Di satu sisi, benar langkah pemerintah mengimpor indukan yang direncanakan sebanyak 50 ribu ekor dan menyebarkannya ke seluruh Indonesia. Memang ada juga yang memandang jumlahnya terlalu banyak. Apalagi anggarannya juga tak main-main sekitar Rp1,3 triliun. Kabar terakhir bujet Kementerian Pertanian dipotong pada APBN-P sehingga jumlahnya dikurangi. Harapan pemerintah induk-induk ini akan menambah populasi.

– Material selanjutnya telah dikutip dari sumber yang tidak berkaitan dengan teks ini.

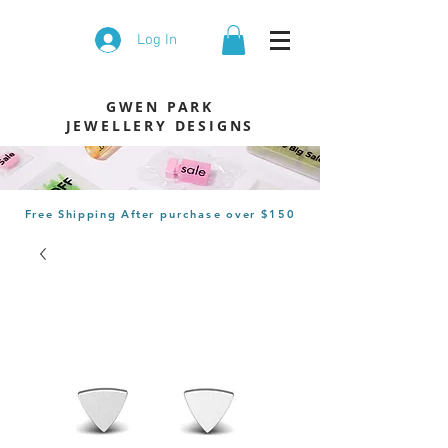
Log In
GWEN PARK
JEWELLERY DESIGNS
Free Shipping After
purchase
over $150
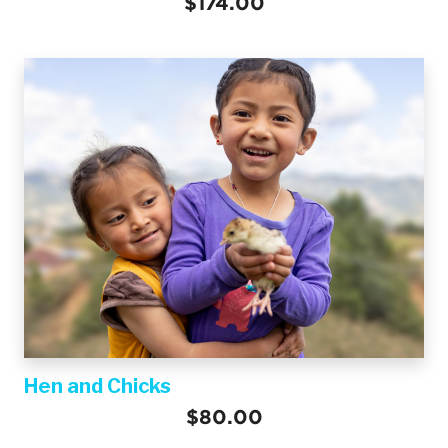
$174.00
Hen and Chicks
$80.00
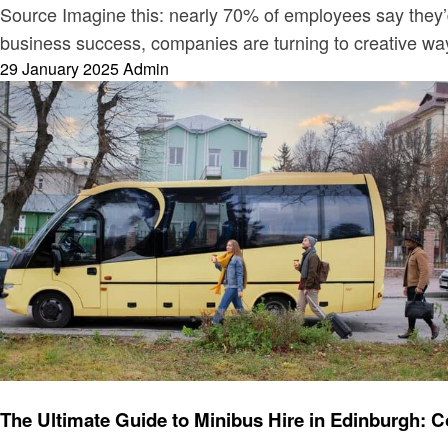
Source Imagine this: nearly 70% of employees say they’d 
business success, companies are turning to creative w
Posted
29 January 2025
Admin
on
Travel
The Ultimate Guide to Minibus Hire in Edinburgh: C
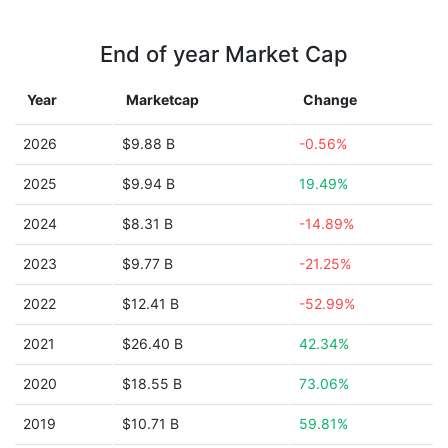
End of year Market Cap
Year
Marketcap
Change
2026
$9.88 B
-0.56%
2025
$9.94 B
19.49%
2024
$8.31 B
-14.89%
2023
$9.77 B
-21.25%
2022
$12.41 B
-52.99%
2021
$26.40 B
42.34%
2020
$18.55 B
73.06%
2019
$10.71 B
59.81%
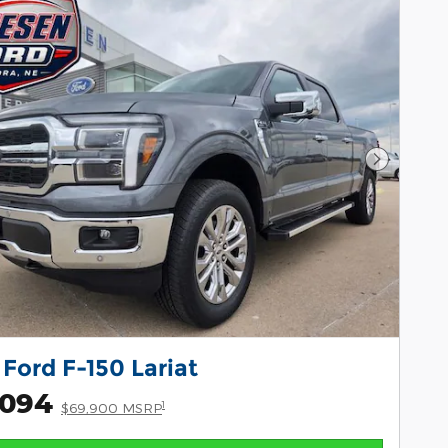
Next Pho
Ford F-150 Lariat
,094
1
$69,900 MSRP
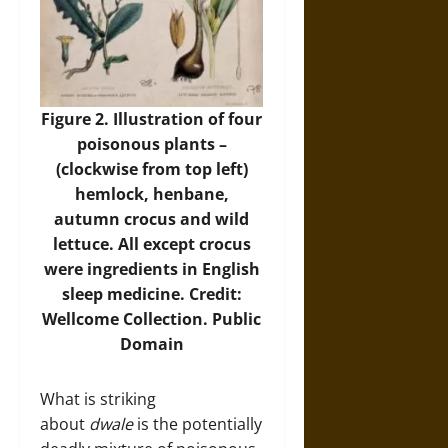
Figure 2. Illustration of four
poisonous plants –
(clockwise from top left)
hemlock, henbane,
autumn crocus and wild
lettuce. All except crocus
were ingredients in English
sleep medicine. Credit:
Wellcome Collection. Public
Domain
What is striking
about
dwale
is the potentially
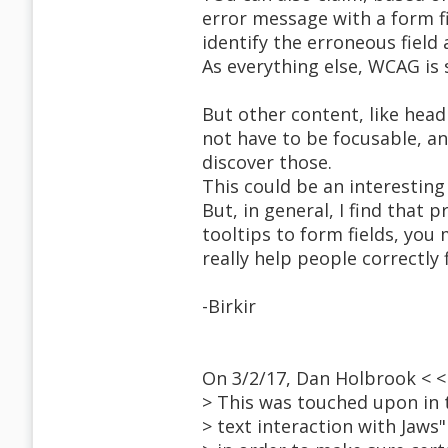
error message with a form fi
identify the erroneous field
As everything else, WCAG is
But other content, like head
not have to be focusable, an
discover those.
This could be an interesting
But, in general, I find that
tooltips to form fields, you
really help people correctly f
-Birkir
On 3/2/17, Dan Holbrook < 
> This was touched upon in 
> text interaction with Jaws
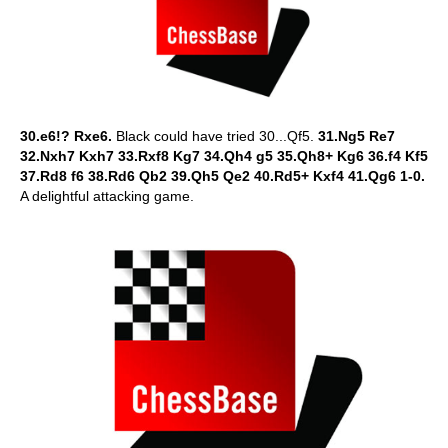
30.e6!? Rxe6.
Black could have tried 30...Qf5.
31.Ng5 Re7
32.Nxh7 Kxh7 33.Rxf8 Kg7 34.Qh4 g5 35.Qh8+ Kg6 36.f4 Kf5
37.Rd8 f6 38.Rd6 Qb2 39.Qh5 Qe2 40.Rd5+ Kxf4 41.Qg6 1-0.
A delightful attacking game.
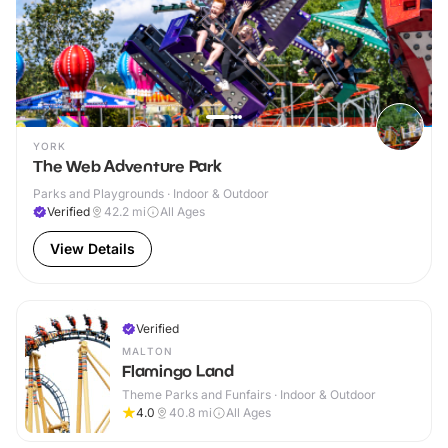
YORK
The Web Adventure Park
Parks and Playgrounds · Indoor & Outdoor
Verified
42.2
mi
All Ages
View Details
Verified
MALTON
Flamingo Land
Theme Parks and Funfairs · Indoor & Outdoor
4.0
40.8
mi
All Ages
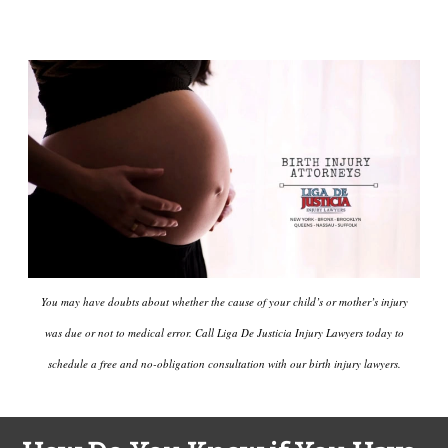
You may have doubts about whether the cause of your child’s or mother’s injury
was due or not to medical error. Call Liga De Justicia Injury Lawyers today to
schedule a free and no-obligation consultation with our birth injury lawyers.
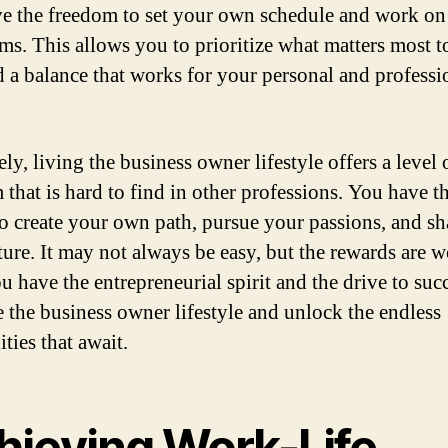
e the freedom to set your own schedule and work on
ms. This allows you to prioritize what matters most 
d a balance that works for your personal and professi
ly, living the business owner lifestyle offers a level 
 that is hard to find in other professions. You have t
o create your own path, pursue your passions, and s
ure. It may not always be easy, but the rewards are wo
u have the entrepreneurial spirit and the drive to suc
 the business owner lifestyle and unlock the endless
ities that await.
hieving Work-Life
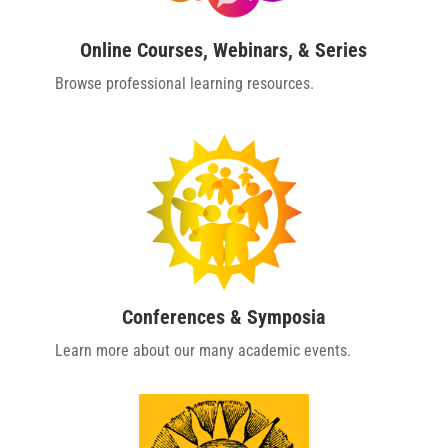
Online Courses, Webinars, & Series
Browse professional learning resources.
Conferences & Symposia
Learn more about our many academic events.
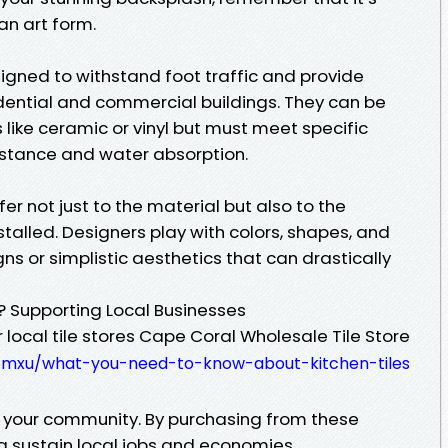
 an art form.
esigned to withstand foot traffic and provide
idential and commercial buildings. They can be
like ceramic or vinyl but must meet specific
istance and water absorption.
fer not just to the material but also to the
talled. Designers play with colors, shapes, and
gns or simplistic aesthetics that can drastically
? Supporting Local Businesses
 local tile stores Cape Coral Wholesale Tile Store
somxu/what-you-need-to-know-about-kitchen-tiles
to your community. By purchasing from these
g sustain local jobs and economies.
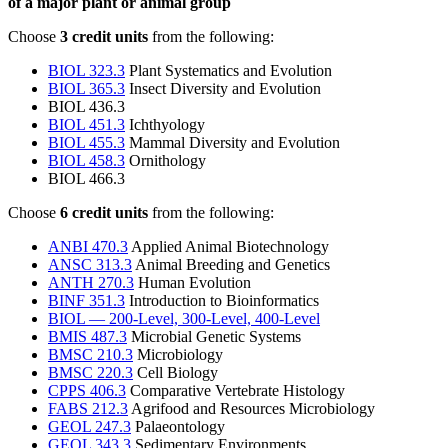
of a major plant or animal group
Choose
3 credit units
from the following:
BIOL 323.3
Plant Systematics and Evolution
BIOL 365.3
Insect Diversity and Evolution
BIOL 436.3
BIOL 451.3
Ichthyology
BIOL 455.3
Mammal Diversity and Evolution
BIOL 458.3
Ornithology
BIOL 466.3
Choose
6 credit units
from the following:
ANBI 470.3
Applied Animal Biotechnology
ANSC 313.3
Animal Breeding and Genetics
ANTH 270.3
Human Evolution
BINF 351.3
Introduction to Bioinformatics
BIOL — 200-Level, 300-Level, 400-Level
BMIS 487.3
Microbial Genetic Systems
BMSC 210.3
Microbiology
BMSC 220.3
Cell Biology
CPPS 406.3
Comparative Vertebrate Histology
FABS 212.3
Agrifood and Resources Microbiology
GEOL 247.3
Palaeontology
GEOL 343.3
Sedimentary Environments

Namun untuk memperoleh tambahan populasi dari induk-induk baru ini butuh waktu panjang. Rata-rata seekor induk memproduksi dua anak dalam tiga tahun. Terlalu lama untuk dapat mengimbangi laju konsumsi yang meningkat seiring bertambahnya jumlah masyarakat berkantong tebal.
Sebagai jalan keluar, pemerintah masih membuka pintu impor bagi sapi bakalan dan daging sapi beku. Langkah itu ternyata belum cukup, jalan pintas pun diambil tahun ini dengan membuka pintu impor daging kerbau dari India yang harganya “murah meriah”.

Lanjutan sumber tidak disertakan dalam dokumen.